Problem to solve:
Copy every line of the data below word for word, leaving out the pictures.

Information provided:
■ ■ ■ ■ ■
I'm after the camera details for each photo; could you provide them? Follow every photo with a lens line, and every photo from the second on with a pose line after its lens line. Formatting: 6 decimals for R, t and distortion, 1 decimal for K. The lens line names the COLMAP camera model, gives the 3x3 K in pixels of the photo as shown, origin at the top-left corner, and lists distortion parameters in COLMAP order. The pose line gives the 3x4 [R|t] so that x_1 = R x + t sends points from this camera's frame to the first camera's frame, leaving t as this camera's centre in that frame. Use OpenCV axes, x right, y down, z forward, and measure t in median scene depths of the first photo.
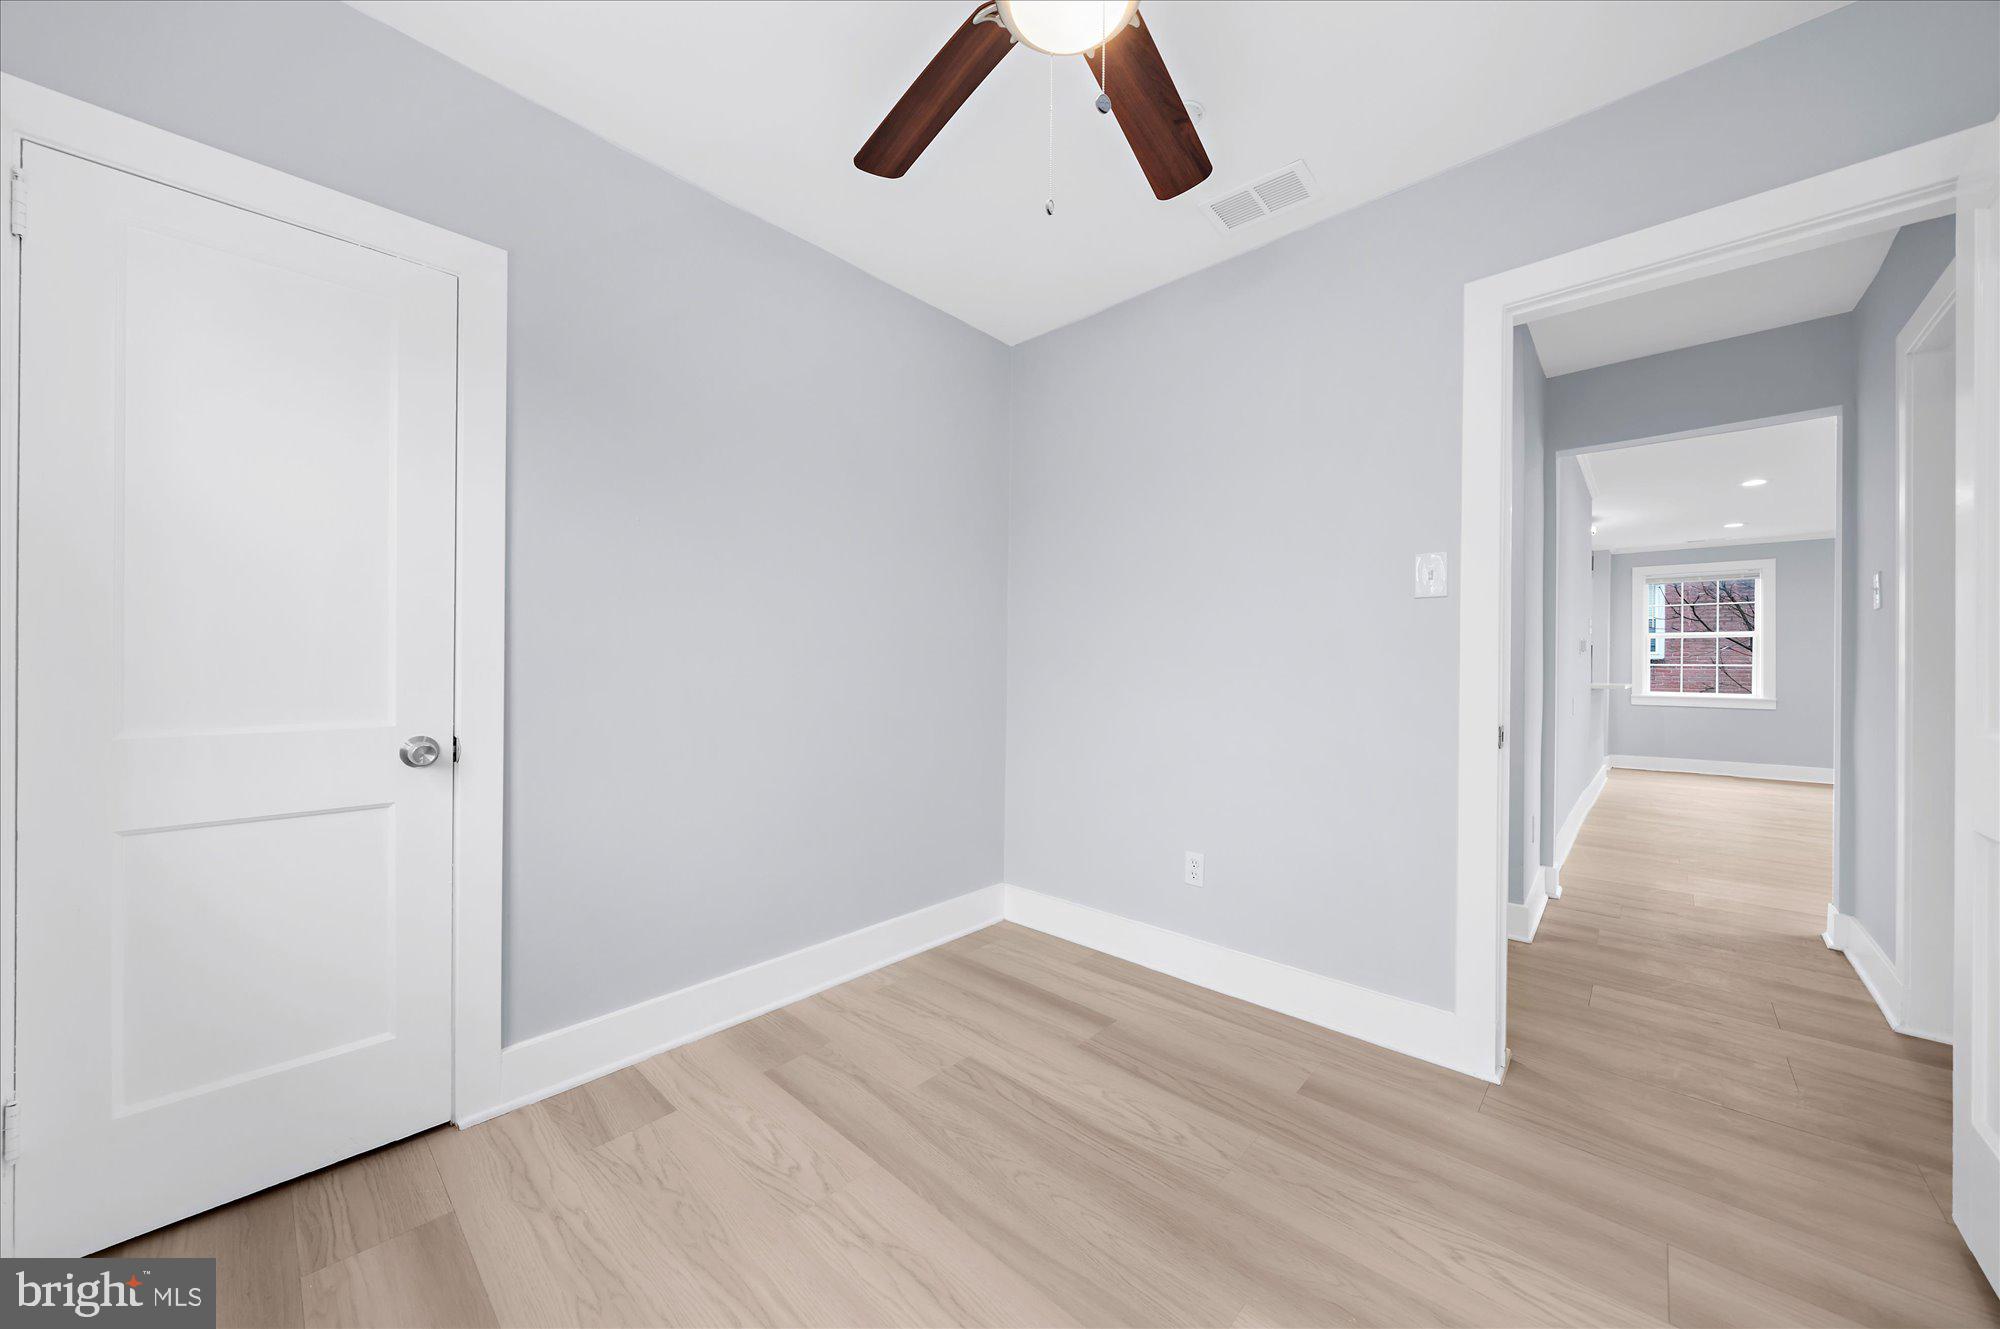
lens RADIAL K [[728.4, 0, 986.9], [0, 728.4, 658.1], [0, 0, 1]] dist [-0.001701, -0.000388]
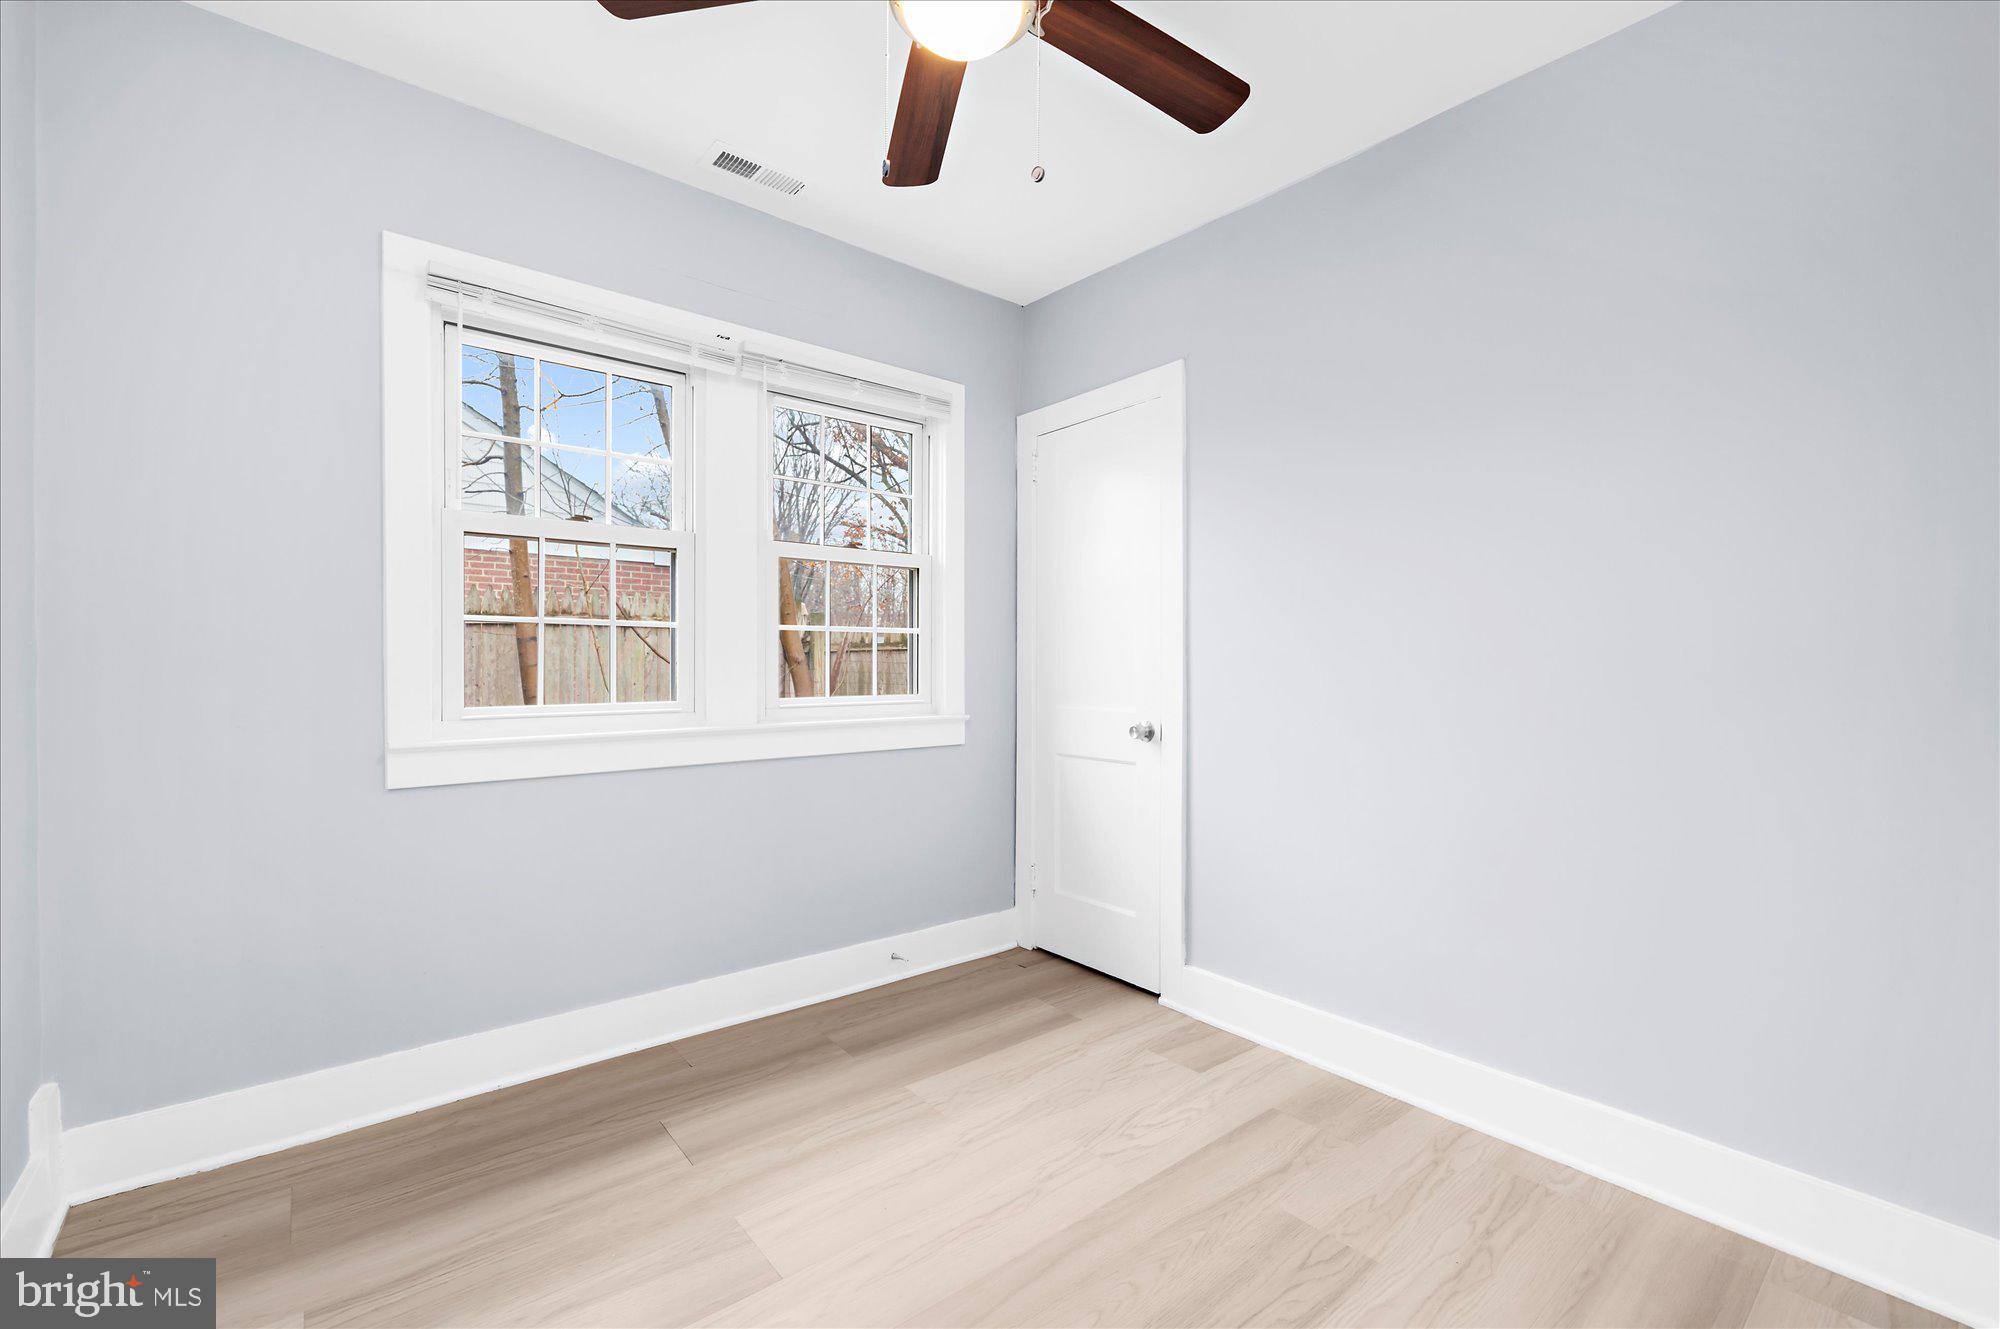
lens RADIAL K [[867.7, 0, 992.7], [0, 867.7, 666.7], [0, 0, 1]] dist [0.002689, 0.000291]
pose [[-0.146639, -0.004408, -0.989180, 0.935452], [-0.001962, 0.999989, -0.004166, 0.003780], [0.989188, 0.001330, -0.146646, 0.873804]]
■ ■ ■ ■ ■
Your response:
I'm after the camera details for each photo; could you provide them? Follow every photo with a lens line, and every photo from the second on with a pose line after its lens line. Formatting: 6 decimals for R, t and distortion, 1 decimal for K. The lens line names the COLMAP camera model, gives the 3x3 K in pixels of the photo as shown, origin at the top-left corner, and lists distortion parameters in COLMAP order. The pose line gives the 3x4 [R|t] so that x_1 = R x + t sends points from this camera's frame to the first camera's frame, leaving t as this camera's centre in that frame. Use OpenCV axes, x right, y down, z forward, and measure t in median scene depths of the first photo.
lens RADIAL K [[728.4, 0, 986.9], [0, 728.4, 658.1], [0, 0, 1]] dist [-0.001701, -0.000388]
lens RADIAL K [[867.7, 0, 992.7], [0, 867.7, 666.7], [0, 0, 1]] dist [0.002689, 0.000291]
pose [[-0.146639, -0.004408, -0.989180, 0.935452], [-0.001962, 0.999989, -0.004166, 0.003780], [0.989188, 0.001330, -0.146646, 0.873804]]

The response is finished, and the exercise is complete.